┌────────

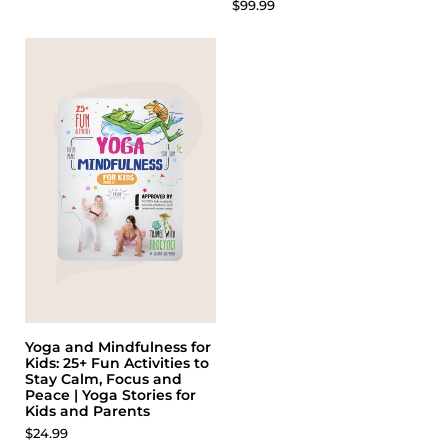
$99.99
Yoga and Mindfulness for
Kids: 25+ Fun Activities to
Stay Calm, Focus and
Peace | Yoga Stories for
Kids and Parents
$24.99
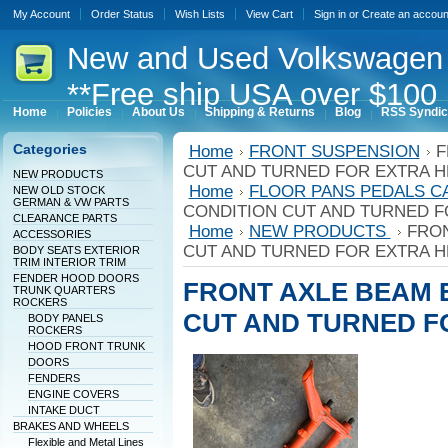
My Account
Order Status
Wish Lists
View Cart
Sign in
or
Create an accoun
New
and Used Volkswagen 
**Free ship USA over $100 
Home
Policies
About Us
Shipping & Returns
Blog
RSS Syndic
Categories
Home
FRONT SUSPENSION
F
CUT AND TURNED FOR EXTRA H
NEW PRODUCTS
Home
FLOOR PANS PEDALS C
NEW OLD STOCK
GERMAN & VW PARTS
CONDITION CUT AND TURNED F
CLEARANCE PARTS
Home
NEW PRODUCTS
FRON
ACCESSORIES
CUT AND TURNED FOR EXTRA H
BODY SEATS EXTERIOR
TRIM INTERIOR TRIM
FENDER HOOD DOORS
FRONT AXLE BEAM 
TRUNK QUARTERS
ROCKERS
CUT AND TURNED F
BODY PANELS
ROCKERS
HOOD FRONT TRUNK
DOORS
FENDERS
ENGINE COVERS
INTAKE DUCT
BRAKES AND WHEELS
Flexible and Metal Lines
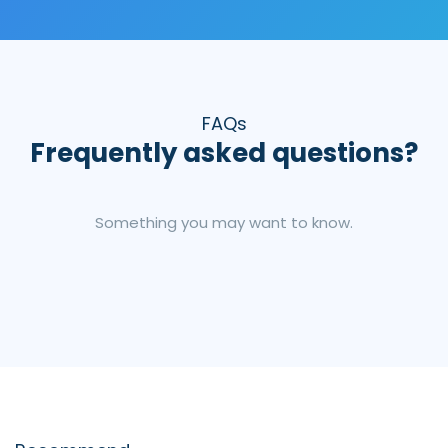
FAQs
Frequently asked questions?
Something you may want to know.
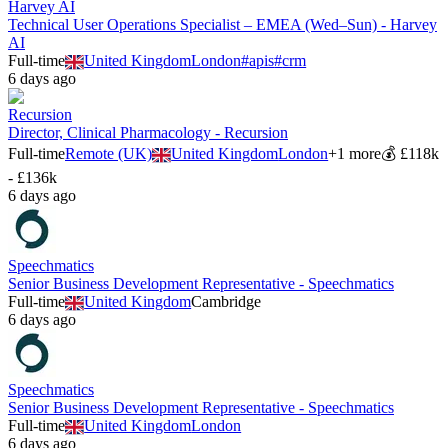
Harvey AI
Technical User Operations Specialist – EMEA (Wed–Sun) - Harvey
AI
Full-time
United Kingdom
London
#
apis
#
crm
6 days ago
Recursion
Director, Clinical Pharmacology - Recursion
Full-time
Remote (UK)
United Kingdom
London
+
1
more
💰
£118k
- £136k
6 days ago
Speechmatics
Senior Business Development Representative - Speechmatics
Full-time
United Kingdom
Cambridge
6 days ago
Speechmatics
Senior Business Development Representative - Speechmatics
Full-time
United Kingdom
London
6 days ago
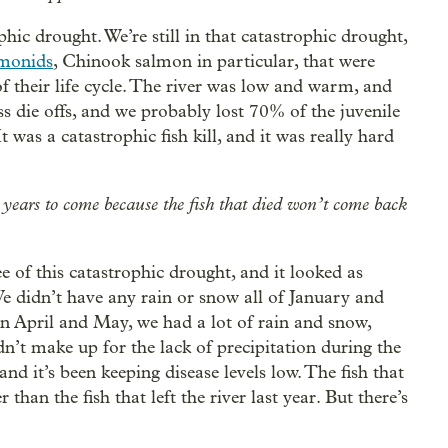
hic drought. We’re still in that catastrophic drought,
lmonids
, Chinook salmon in particular, that were
of their life cycle. The river was low and warm, and
s die offs, and we probably lost 70% of the juvenile
t was a catastrophic fish kill, and it was really hard
he years to come because the fish that died won’t come back
ee of this catastrophic drought, and it looked as
We didn’t have any rain or snow all of January and
n April and May, we had a lot of rain and snow,
n’t make up for the lack of precipitation during the
and it’s been keeping disease levels low. The fish that
than the fish that left the river last year. But there’s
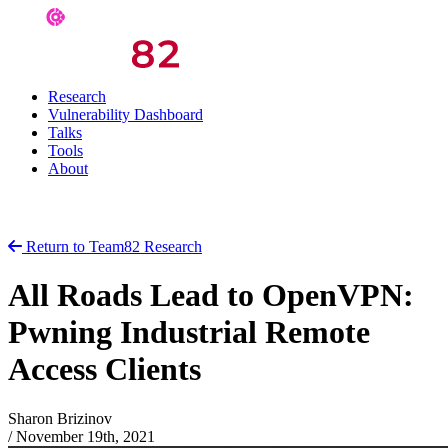
Research
Vulnerability Dashboard
Talks
Tools
About
Return to Team82 Research
All Roads Lead to OpenVPN:
Pwning Industrial Remote
Access Clients
Sharon Brizinov
/
November 19th, 2021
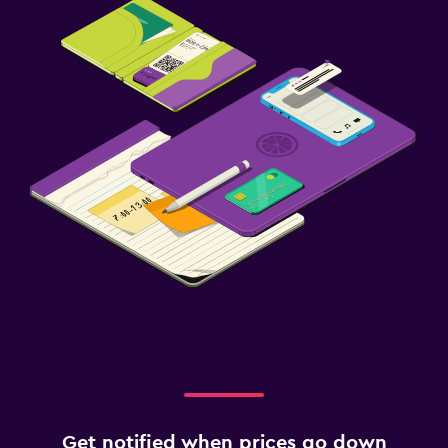
Get notified when prices go down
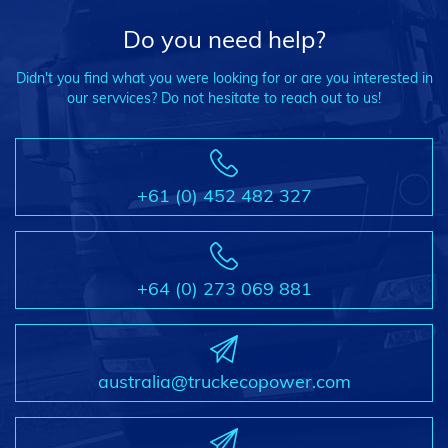
Do you need help?
Didn't you find what you were looking for or are you interested in
our servvices? Do not hesitate to reach out to us!
+61 (0) 452 482 327
+64 (0) 273 069 881
australia@truckecopower.com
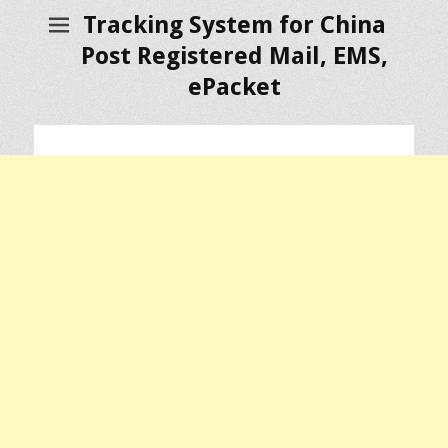
Tracking System for China
Post Registered Mail, EMS,
ePacket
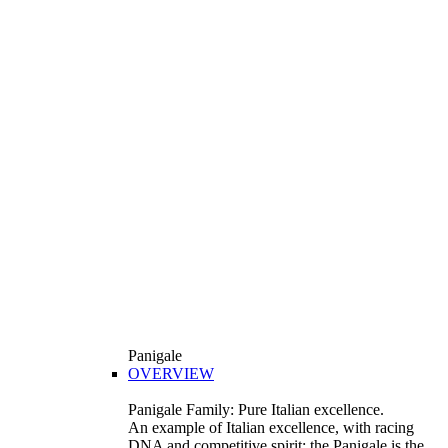
Panigale
OVERVIEW
Panigale Family: Pure Italian excellence.
An example of Italian excellence, with racing
DNA and competitive spirit: the Panigale is the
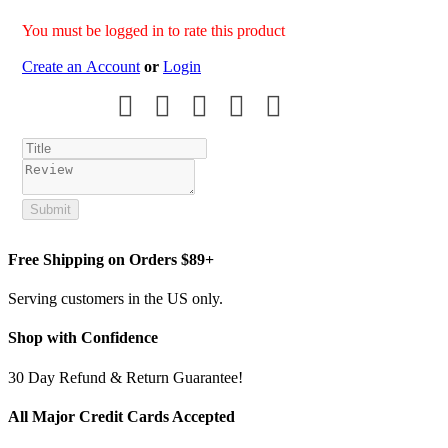
You must be logged in to rate this product
Create an Account
or
Login
Submit
Free Shipping on Orders $89+
Serving customers in the US only.
Shop with Confidence
30 Day Refund & Return Guarantee!
All Major Credit Cards Accepted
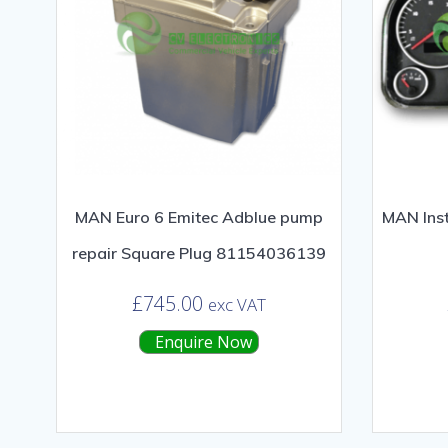
MAN Euro 6 Emitec Adblue pump
MAN Inst
repair Square Plug 81154036139
£
745.00
exc VAT
Enquire Now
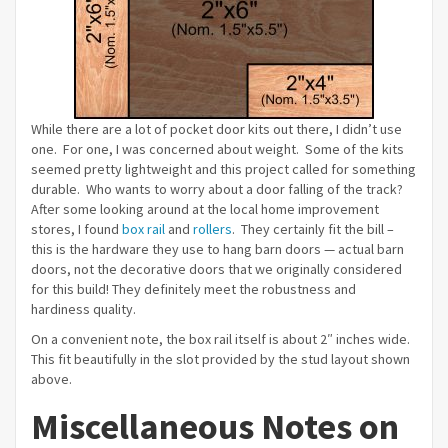
While there are a lot of pocket door kits out there, I didn’t use
one. For one, I was concerned about weight. Some of the kits
seemed pretty lightweight and this project called for something
durable. Who wants to worry about a door falling of the track?
After some looking around at the local home improvement
stores, I found
box rail
and
rollers
. They certainly fit the bill –
this is the hardware they use to hang barn doors — actual barn
doors, not the decorative doors that we originally considered
for this build! They definitely meet the robustness and
hardiness quality.
On a convenient note, the box rail itself is about 2″ inches wide.
This fit beautifully in the slot provided by the stud layout shown
above.
Miscellaneous Notes on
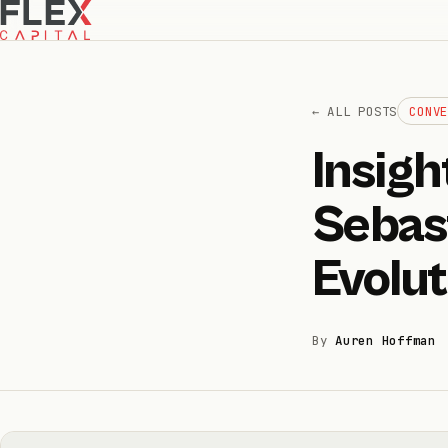
← ALL POSTS
CONV
Insig
How we invest
01
Sebast
How we help
02
Evolut
Portfolio
03
By
Auren Hoffman
Team
04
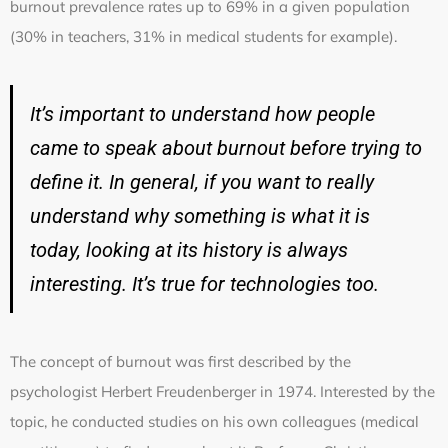
burnout prevalence rates up to 69% in a given population
(30% in teachers, 31% in medical students for example).
It’s important to understand how people
came to speak about burnout before trying to
define it. In general, if you want to really
understand why something is what it is
today, looking at its history is always
interesting. It’s true for technologies too.
The concept of burnout was first described by the
psychologist Herbert Freudenberger in 1974. Interested by the
topic, he conducted studies on his own colleagues (medical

└────────

From the first line to the last, set down the records exactly, leaving out images.

EXERCISE SOLUTION:
$99.99
Yoga and Mindfulness for
Kids: 25+ Fun Activities to
Stay Calm, Focus and
Peace | Yoga Stories for
Kids and Parents
$24.99
My Account
Order Status
Wish Lists
View Cart
Sign in
or
Create an accoun
New
and Used Volkswagen 
**Free ship USA over $100 
Home
Policies
About Us
Shipping & Returns
Blog
RSS Syndic
Categories
Home
FRONT SUSPENSION
F
CUT AND TURNED FOR EXTRA H
NEW PRODUCTS
Home
FLOOR PANS PEDALS C
NEW OLD STOCK
GERMAN & VW PARTS
CONDITION CUT AND TURNED F
CLEARANCE PARTS
Home
NEW PRODUCTS
FRON
ACCESSORIES
CUT AND TURNED FOR EXTRA H
BODY SEATS EXTERIOR
TRIM INTERIOR TRIM
FENDER HOOD DOORS
FRONT AXLE BEAM 
TRUNK QUARTERS
ROCKERS
CUT AND TURNED F
BODY PANELS
ROCKERS
HOOD FRONT TRUNK
DOORS
FENDERS
ENGINE COVERS
INTAKE DUCT
BRAKES AND WHEELS
Flexible and Metal Lines
FAQs
Frequently asked questions?
Something you may want to know.
Harvey AI
Technical User Operations Specialist – EMEA (Wed–Sun) - Harvey
AI
Full-time
United Kingdom
London
#
apis
#
crm
6 days ago
Recursion
Director, Clinical Pharmacology - Recursion
Full-time
Remote (UK)
United Kingdom
London
+
1
more
💰
£118k
- £136k
6 days ago
Speechmatics
Senior Business Development Representative - Speechmatics
Full-time
United Kingdom
Cambridge
6 days ago
Speechmatics
Senior Business Development Representative - Speechmatics
Full-time
United Kingdom
London
6 days ago
hic drought. We’re still in that catastrophic drought,
lmonids
, Chinook salmon in particular, that were
of their life cycle. The river was low and warm, and
s die offs, and we probably lost 70% of the juvenile
t was a catastrophic fish kill, and it was really hard
he years to come because the fish that died won’t come back
ee of this catastrophic drought, and it looked as
We didn’t have any rain or snow all of January and
n April and May, we had a lot of rain and snow,
n’t make up for the lack of precipitation during the
and it’s been keeping disease levels low. The fish that
than the fish that left the river last year. But there’s
Research
Vulnerability Dashboard
Talks
Tools
About
Return to Team82 Research
All Roads Lead to OpenVPN:
Pwning Industrial Remote
Access Clients
Sharon Brizinov
/
November 19th, 2021
Get notified when prices go down
Do you need help?
Didn't you find what you were looking for or are you interested in
our servvices? Do not hesitate to reach out to us!
+61 (0) 452 482 327
+64 (0) 273 069 881
australia@truckecopower.com
Tracking System for China
Post Registered Mail, EMS,
ePacket
Panigale
OVERVIEW
Panigale Family: Pure Italian excellence.
An example of Italian excellence, with racing
DNA and competitive spirit: the Panigale is the
You must be logged in to rate this product
Create an Account
or
Login
Submit
Free Shipping on Orders $89+
Serving customers in the US only.
Shop with Confidence
30 Day Refund & Return Guarantee!
All Major Credit Cards Accepted
MAN Euro 6 Emitec Adblue pump
MAN Inst
repair Square Plug 81154036139
£
745.00
exc VAT
Enquire Now
While there are a lot of pocket door kits out there, I didn’t use
one. For one, I was concerned about weight. Some of the kits
seemed pretty lightweight and this project called for something
durable. Who wants to worry about a door falling of the track?
After some looking around at the local home improvement
stores, I found
box rail
and
rollers
. They certainly fit the bill –
this is the hardware they use to hang barn doors — actual barn
doors, not the decorative doors that we originally considered
for this build! They definitely meet the robustness and
hardiness quality.
On a convenient note, the box rail itself is about 2″ inches wide.
This fit beautifully in the slot provided by the stud layout shown
above.
Miscellaneous Notes on
← ALL POSTS
CONV
Insig
How we invest
01
Sebast
How we help
02
Evolut
Portfolio
03
By
Auren Hoffman
Team
04
burnout prevalence rates up to 69% in a given population
(30% in teachers, 31% in medical students for example).
It’s important to understand how people
came to speak about burnout before trying to
define it. In general, if you want to really
understand why something is what it is
today, looking at its history is always
interesting. It’s true for technologies too.
The concept of burnout was first described by the
psychologist Herbert Freudenberger in 1974. Interested by the
topic, he conducted studies on his own colleagues (medical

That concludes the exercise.